Дмитрий посторонился, уступая дорогу парням, а те уже не видели, куда идут. Брезгливо поморщился от крепкого водочного духа, неприятно ворвавшегося в благоуханный покой вечера.

«Хоть бы дома пили, черти окаянные!»

Из-за поворота сверкнул освещенными окнами сельстрой, у двери не стихал мужской галдеж, блестели пятнышки папирос, проскакивали обрывки шутливых песен и тонули в гуле. Свет резко ударил в глаза — аж прищурился сначала.

Неясно переливались красками портреты и картины, впереди краснел широкий занавес, ярче освещенный посредине, в глубине сцены постукивали молотки. В первых рядах заметил Григория, тот поклонился и улыбнулся ему доверчивой улыбкой.

Пробиваясь на свое место, увидел: возле Григория сидела Югина с Марийкой, и глухое недовольство упрямо зашевелилось и не хотело укладываться на свое место, хотя и старался посмеяться сам над собой: «Завидки берут. Хороший из тебя товарищ, что лучшему другу позавидовал… Над сердцем своим я хозяин. Захочу, так сожму, что не вздрогнет. Слышишь, молчи и все!»

Пошел вперед, не сводя глаз с платка, накинутого на плечи Югины.

— Добрый вечер, тетя Мария, Югина, — поклонился женщинам. Ему выпало сидеть рядом с Марийкой.

— Вечер добрый, Дмитрий, — улыбнулась одними устами Марийка. — Заставила дочь под старость по сельстроях на спектакли ходить, — извинительно глянула на Югину.

— Почему же? Дело хорошее. После работы праведной и отдохнуть надо, — сел около молодицы.

— Это оно вам, младшим, а нам… — да и не досказала, только головой качнула. Была рада, что сидит возле хозяйственного дитяти, поэтому сразу же и начала о хозяйстве говорить. Он отвечал серьезно, не глядя в сторону Югины, однако ощущал каждое ее движение и усмешку.

— Озимые посеял уже.

— А нам хоть бы через полмесяца успеть. Правда, на той неделе Иван должен ехать в район за лошадьми и инвентарем для соза. Не знаю, дадут ли? — и вместе с тем хотела выведать, не осудит ли парень, пусть хоть изменением голоса, затеи мужа. Нет, так же равно и спокойно заговорил:

— Дадут. Государство теперь крепко безлошадным помогает. Сказано — своя власть. Хочет, чтобы каждый вставал на ноги.

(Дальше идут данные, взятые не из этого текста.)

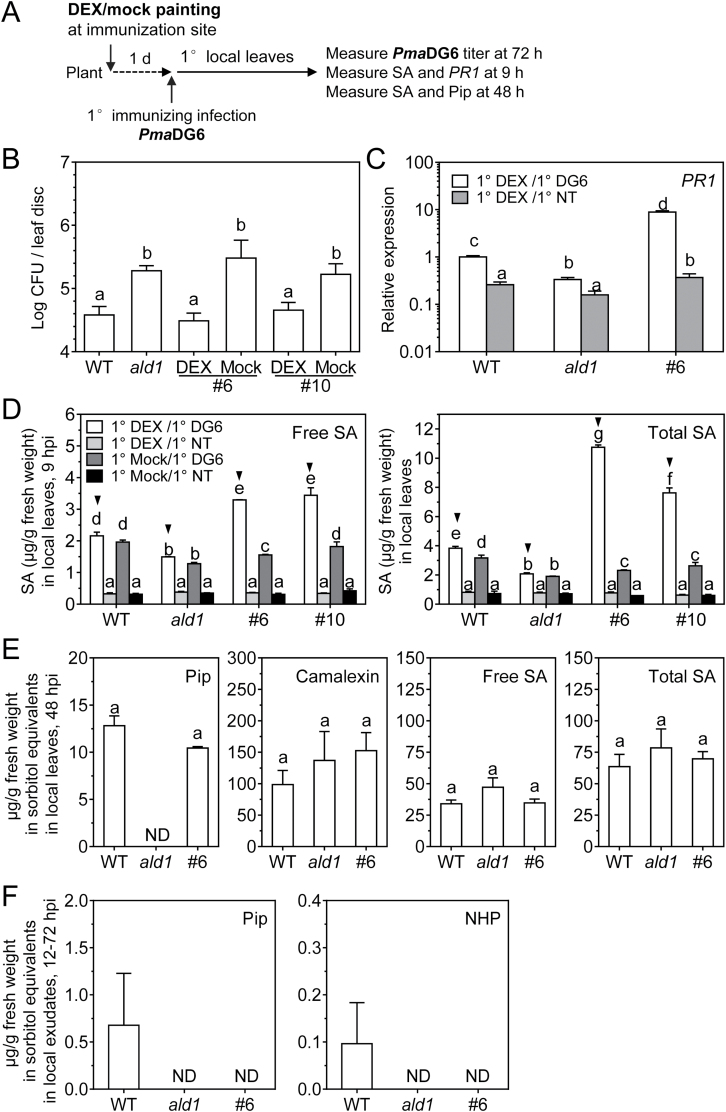
ALD1 accumulation at the site of infection fully restores defense responses in local leaves. (A) Treatment schemes in local leaves in (B–E). Local leaves (the third to fifth leaves) were painted with DEX (30 μM) or mock treated for 1 d, and then inoculated with PmaDG6. The primary (1°) local leaves were then collected at the indicated times for further analysis. (B) Titer of PmaDG6 in local leaves of the WT, ald1-T2 (ald1), and DEX- or mock-treated transgenic pDEX::ALD1 lines #6 and #10. Colony-forming unit (CFU) number was measured in local leaves on day 3 after infection with PmaDG6 (OD600=0.0001). Error bars indicate the SEM of eight biological replicates. The experiment was repeated three times with similar results. Another experiment that employed DEX spraying also showed similar results. (C) PR1 gene expression level in DEX- (30 μM) painted local leaves at 0 h (no treatment, NT) and 9 h after PmaDG6 (DG6, OD600=0.01) infection in the indicated genotypes: wild type (WT), ald1-T2 (ald1), and pDEX::ALD1#6 (#6). Error bars indicate the SEM from at least two biological replicates and three technical replicates. Each biological replicate consists of 6–9 leaves from at least three plants. The experiment was repeated twice with similar results. (D) Endogenous salicylic acid (SA) levels in local leaves were measured by HPLC in the indicated genotypes. DEX- (30 μM) or mock-painted local leaves were collected at 0 h (no treatment, NT) or 9 h after PmaDG6 (DG6, OD600=0.01) infection. Free SA is shown in the left panel, and total SA is shown in the right panel. Error bars indicate the SEM of at least three biological replicates. Each biological replicate consists of 6–9 leaves from at least three plants. (E) Defense-related metabolite levels measured by GC-MS in local leaves of the indicated genotypes after 48 h infection. Error bars indicate the SEM from four biological replicates. (F) Pip and NHP levels in petiole exudates are not rescued in pDEX::ALD1 plants. Plants at ~4 weeks old of the WT, ald1, and pDEX::ALD1#6 (#6) were sprayed with 30 μM DEX for 1 d before infection. Petiole exudates were collected during 12–72 h post-local inoculation of the SAR-inducing PmaDG6 strain (OD600=0.01). Metabolite levels measured by GC-MS. Results are the average with the SE from six biological replicates. Each biological replicate contains 12 leaves in 1.4 ml of 1 mM Na2-EDTA (pH 8.0) solution. Different letters indicate statistically significant differences (P<0.05, ANOVA, Fisher’s LSD test). ND, not detected; hpi, hours post-infection.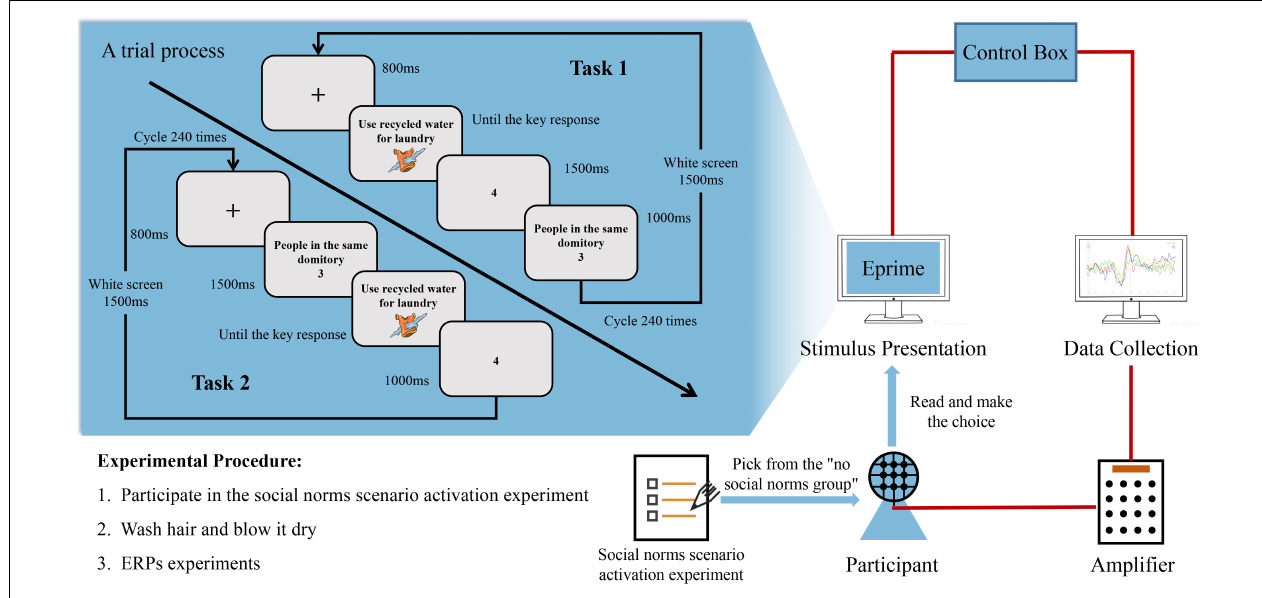
FIGURE 1 | Experiment procedure (The text-type stimulus materials were presented in Chinese in the formal experiment).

— Ну да, ну да, — с приязнью посмотрела на парня. И все нравилось в нем: спокойная речь, горделивый с горбинкой нос, темное продолговатое лицо, темно-русые волосы над небольшим упругим ухом и большие темные руки на коленях, которые столько пересеяли зерна, столько держали чапыг, столько мебели изготовили. Взглянула молодая женщина на Григория, Югину и вздохнула.

Дмитрий пытливо посмотрел на бледно-желтый, посеченный морщинами, присушенный вид женщины и призадумался. Бывают такие минуты, когда человек почти точно узнает, о чем думает другой, и у Дмитрия сильнее забилось сердце, когда ощутил, что не Григорий, а он нравился Марийке.

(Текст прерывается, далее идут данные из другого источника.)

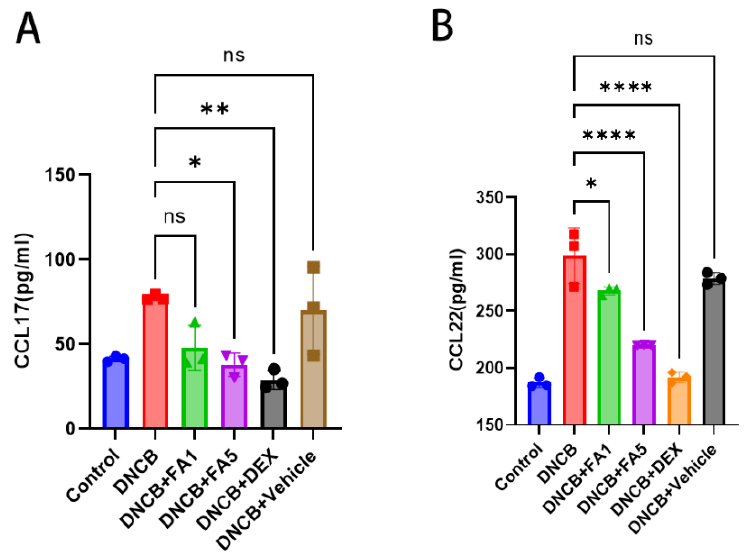
Figure 6. Effects of FA treatment on serum CCL17 and CCL22 levels . The concentrations of CCL17 ( A ) and CCL22 ( B ) in serum were measured using ELISA on day 15 of the study. A minimum of three experiments were used to calculate the mean ± SEM. **** p < 0.0001, ** p < 0.01, * p < 0.05, ns means not significant difference.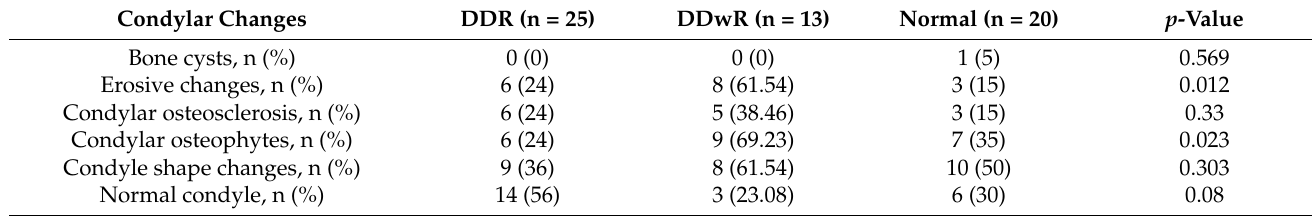
Table 5. Condylar changes in TMD according to disc position.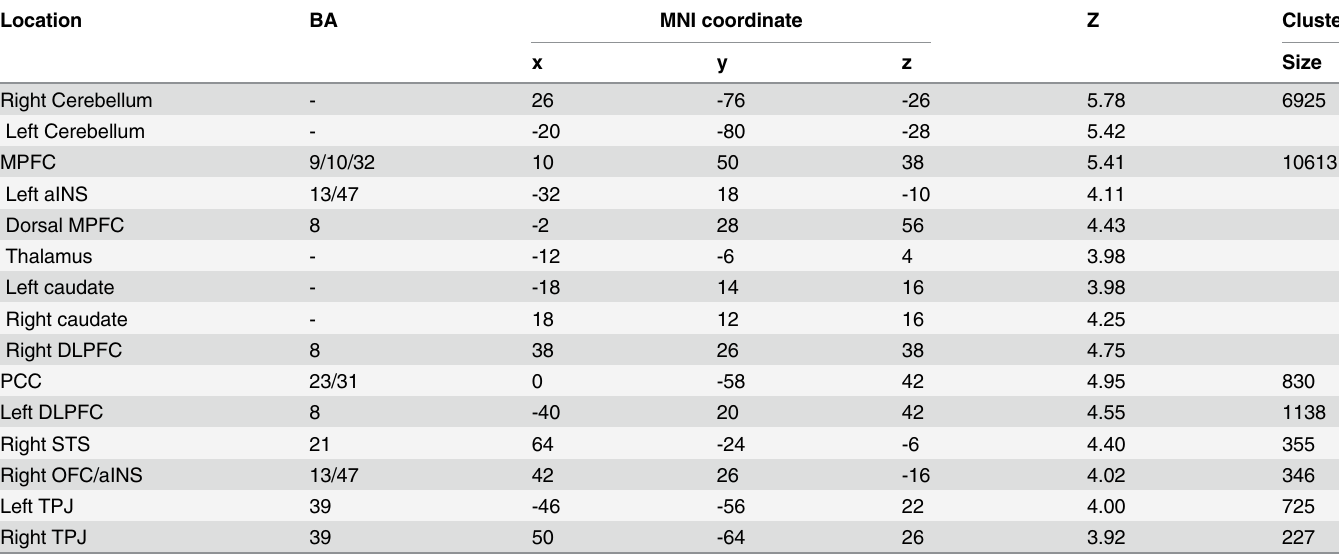
Table 1. Brain areas activated by the human vs. computer contrast.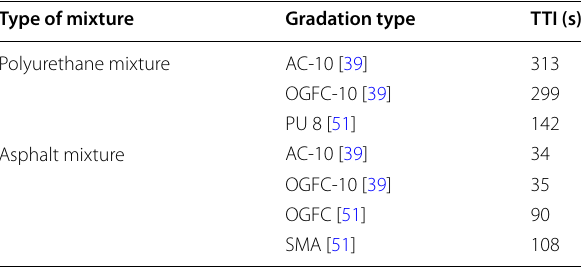
Table 5 The comparison of ignition time (TTI) between the polyurethane mixture and asphalt mixture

— Большой начальник идет — Петр Крамовой, заместитель председателя райисполкома, — наклонился к Дмитрию Григорий.

— Тот, что за троцкизм раскаивался в газете?

— Он самый, — прошептал Григорий. — С области на район перевели. Проштрафился. Нахомутал, накрутил всякой чертовщины.

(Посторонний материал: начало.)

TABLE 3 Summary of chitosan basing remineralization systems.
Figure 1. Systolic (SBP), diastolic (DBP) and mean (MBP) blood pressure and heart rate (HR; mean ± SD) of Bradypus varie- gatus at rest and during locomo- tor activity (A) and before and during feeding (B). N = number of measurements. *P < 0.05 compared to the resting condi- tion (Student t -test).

— Он может, — с неприятностью вспомнил прошлое, когда впервые увидел Крамового у Варчука.

Дородный белокурый мужчина с портфелем под рукой, поблескивая стеклышками очков, небрежно продвинулся тесным рядом и сел перед ними. Мягкое тело, обтянутое черным пиджаком, глубоко втиснулось в кресло и охватило складкой выгнутые перила. Шея, красная и потная, также нависала над белым воротничком.